:: What the task asks ::
Print every line from the first line of the records down to the line containing "List each element's", with both included and nothing changed.

:: Given information ::
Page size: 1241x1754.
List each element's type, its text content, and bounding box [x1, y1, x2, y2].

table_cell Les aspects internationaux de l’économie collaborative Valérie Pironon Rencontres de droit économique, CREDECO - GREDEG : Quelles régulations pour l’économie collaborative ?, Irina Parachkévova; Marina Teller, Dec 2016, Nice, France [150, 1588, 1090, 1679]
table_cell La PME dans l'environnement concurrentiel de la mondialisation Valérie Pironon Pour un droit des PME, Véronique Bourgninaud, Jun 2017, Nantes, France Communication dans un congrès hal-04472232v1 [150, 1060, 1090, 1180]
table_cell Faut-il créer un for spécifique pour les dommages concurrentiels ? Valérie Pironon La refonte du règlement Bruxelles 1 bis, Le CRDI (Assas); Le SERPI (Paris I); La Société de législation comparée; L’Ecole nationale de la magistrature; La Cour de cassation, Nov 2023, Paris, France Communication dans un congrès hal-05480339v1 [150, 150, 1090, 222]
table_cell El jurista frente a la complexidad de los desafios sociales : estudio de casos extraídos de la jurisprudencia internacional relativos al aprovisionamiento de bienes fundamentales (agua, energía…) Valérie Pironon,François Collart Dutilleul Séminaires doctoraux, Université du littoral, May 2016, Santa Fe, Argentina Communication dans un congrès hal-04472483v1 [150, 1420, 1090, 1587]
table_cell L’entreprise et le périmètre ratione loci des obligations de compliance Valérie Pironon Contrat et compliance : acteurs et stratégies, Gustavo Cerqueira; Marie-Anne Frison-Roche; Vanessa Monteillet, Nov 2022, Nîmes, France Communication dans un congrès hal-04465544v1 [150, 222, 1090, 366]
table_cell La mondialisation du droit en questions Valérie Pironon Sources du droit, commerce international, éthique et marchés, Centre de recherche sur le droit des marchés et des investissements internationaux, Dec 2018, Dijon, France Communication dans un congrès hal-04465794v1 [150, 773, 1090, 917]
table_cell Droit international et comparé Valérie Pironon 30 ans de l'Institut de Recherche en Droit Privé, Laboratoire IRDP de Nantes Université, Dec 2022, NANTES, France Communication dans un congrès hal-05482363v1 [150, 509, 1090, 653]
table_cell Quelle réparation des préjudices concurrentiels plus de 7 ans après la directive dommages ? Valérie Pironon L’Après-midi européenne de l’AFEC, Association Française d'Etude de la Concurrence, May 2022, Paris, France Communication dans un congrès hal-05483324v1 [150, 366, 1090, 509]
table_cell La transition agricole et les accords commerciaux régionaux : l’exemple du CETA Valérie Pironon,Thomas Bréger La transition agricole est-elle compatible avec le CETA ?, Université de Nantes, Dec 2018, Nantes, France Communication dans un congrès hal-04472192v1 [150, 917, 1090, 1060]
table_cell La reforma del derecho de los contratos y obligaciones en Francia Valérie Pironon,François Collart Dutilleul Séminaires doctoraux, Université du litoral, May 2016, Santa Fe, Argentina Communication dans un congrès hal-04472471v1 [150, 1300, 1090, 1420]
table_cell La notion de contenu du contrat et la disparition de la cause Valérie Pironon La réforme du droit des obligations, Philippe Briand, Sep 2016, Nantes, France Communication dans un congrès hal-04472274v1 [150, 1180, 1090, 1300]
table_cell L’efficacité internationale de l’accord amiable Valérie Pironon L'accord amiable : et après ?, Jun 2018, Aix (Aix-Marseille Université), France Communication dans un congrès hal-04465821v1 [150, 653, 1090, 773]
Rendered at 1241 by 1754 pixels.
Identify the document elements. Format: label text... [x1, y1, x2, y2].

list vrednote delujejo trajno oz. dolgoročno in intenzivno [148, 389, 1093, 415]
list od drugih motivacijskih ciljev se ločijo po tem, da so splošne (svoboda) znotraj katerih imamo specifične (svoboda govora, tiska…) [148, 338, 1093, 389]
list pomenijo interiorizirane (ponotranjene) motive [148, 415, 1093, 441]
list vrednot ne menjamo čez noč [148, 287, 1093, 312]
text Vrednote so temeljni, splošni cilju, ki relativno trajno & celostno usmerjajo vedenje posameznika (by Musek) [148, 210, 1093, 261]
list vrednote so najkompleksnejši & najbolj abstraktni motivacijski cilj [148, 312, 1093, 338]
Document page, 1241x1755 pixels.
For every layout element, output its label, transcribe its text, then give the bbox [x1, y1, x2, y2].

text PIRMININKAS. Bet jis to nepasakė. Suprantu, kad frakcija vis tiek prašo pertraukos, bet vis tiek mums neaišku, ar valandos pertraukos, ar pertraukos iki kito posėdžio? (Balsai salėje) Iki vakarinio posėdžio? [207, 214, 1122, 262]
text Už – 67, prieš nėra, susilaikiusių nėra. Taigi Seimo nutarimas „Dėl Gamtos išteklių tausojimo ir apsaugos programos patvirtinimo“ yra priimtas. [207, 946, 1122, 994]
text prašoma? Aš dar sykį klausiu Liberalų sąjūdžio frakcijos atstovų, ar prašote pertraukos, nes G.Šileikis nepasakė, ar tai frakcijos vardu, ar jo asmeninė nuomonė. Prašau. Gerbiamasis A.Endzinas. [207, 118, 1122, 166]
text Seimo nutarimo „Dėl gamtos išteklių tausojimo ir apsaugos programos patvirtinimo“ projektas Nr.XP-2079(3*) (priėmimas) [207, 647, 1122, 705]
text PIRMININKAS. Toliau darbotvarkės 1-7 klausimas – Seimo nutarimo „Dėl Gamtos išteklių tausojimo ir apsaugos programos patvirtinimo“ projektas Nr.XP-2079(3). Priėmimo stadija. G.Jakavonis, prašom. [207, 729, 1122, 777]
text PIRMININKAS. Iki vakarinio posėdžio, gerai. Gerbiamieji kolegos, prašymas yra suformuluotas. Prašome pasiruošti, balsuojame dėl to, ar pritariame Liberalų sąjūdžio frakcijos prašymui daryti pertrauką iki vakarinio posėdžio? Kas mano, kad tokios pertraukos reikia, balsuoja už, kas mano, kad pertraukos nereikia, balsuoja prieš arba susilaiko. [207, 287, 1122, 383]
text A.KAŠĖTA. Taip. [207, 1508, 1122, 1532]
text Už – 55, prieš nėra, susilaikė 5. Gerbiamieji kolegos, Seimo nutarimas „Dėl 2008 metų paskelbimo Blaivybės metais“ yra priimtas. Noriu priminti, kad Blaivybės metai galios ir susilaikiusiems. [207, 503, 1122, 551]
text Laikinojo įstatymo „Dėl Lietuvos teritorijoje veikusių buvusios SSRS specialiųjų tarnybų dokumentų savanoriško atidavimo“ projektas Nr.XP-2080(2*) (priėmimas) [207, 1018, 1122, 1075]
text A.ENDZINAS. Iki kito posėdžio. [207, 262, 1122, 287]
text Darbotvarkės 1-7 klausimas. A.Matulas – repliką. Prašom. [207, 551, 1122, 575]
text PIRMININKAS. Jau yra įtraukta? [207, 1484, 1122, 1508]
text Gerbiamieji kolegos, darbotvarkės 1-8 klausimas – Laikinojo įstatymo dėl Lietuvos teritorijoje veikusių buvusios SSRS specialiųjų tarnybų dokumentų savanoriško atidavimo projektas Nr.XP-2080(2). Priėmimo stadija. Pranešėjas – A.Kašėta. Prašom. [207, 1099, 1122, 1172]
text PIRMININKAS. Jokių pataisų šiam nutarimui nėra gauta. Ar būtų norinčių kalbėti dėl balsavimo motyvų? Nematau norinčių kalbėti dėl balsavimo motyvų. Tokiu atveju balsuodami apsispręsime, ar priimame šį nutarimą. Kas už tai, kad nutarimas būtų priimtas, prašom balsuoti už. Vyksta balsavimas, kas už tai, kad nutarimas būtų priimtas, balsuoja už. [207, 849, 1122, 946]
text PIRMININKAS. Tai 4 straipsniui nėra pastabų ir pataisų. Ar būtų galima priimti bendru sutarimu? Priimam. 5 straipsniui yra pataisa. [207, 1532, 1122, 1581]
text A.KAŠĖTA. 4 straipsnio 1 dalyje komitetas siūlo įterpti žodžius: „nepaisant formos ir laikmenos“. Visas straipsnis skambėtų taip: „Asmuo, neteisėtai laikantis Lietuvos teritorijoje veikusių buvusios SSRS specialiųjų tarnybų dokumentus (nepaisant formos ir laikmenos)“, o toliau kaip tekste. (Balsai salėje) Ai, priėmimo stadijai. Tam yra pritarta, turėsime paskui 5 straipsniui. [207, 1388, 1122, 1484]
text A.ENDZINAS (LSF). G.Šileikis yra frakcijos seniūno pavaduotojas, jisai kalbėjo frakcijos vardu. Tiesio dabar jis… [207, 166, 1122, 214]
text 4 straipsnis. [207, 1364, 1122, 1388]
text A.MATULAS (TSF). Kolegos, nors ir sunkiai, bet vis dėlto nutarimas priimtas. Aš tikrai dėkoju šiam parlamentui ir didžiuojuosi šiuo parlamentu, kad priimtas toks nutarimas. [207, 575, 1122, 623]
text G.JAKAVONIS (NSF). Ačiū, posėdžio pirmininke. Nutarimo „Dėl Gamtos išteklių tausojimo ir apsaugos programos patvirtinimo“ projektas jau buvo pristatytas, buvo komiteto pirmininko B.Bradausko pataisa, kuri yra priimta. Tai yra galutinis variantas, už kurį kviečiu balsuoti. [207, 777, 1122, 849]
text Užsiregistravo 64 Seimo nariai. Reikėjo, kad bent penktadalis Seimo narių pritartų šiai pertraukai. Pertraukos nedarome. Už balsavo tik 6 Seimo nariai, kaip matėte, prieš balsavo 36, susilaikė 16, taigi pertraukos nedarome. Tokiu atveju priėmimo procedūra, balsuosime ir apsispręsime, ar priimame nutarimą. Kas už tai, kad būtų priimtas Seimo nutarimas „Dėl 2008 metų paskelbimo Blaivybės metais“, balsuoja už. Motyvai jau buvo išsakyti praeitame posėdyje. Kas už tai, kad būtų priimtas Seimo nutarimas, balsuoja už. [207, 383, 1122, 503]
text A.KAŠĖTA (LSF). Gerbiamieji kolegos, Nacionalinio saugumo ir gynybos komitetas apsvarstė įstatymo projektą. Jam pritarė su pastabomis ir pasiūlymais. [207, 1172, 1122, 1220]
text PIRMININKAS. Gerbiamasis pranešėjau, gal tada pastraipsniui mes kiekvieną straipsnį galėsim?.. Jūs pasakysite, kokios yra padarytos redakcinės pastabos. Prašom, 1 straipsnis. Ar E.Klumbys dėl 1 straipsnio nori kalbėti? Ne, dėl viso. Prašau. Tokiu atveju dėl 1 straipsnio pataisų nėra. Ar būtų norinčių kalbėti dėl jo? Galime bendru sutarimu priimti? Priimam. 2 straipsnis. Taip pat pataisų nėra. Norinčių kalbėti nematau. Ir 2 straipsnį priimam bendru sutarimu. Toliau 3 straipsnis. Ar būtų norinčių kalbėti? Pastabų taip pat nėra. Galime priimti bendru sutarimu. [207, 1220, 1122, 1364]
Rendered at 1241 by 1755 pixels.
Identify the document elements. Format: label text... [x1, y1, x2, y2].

:: Response to this exercise ::
Page size: 1241x1754.
List each element's type, its text content, and bounding box [x1, y1, x2, y2].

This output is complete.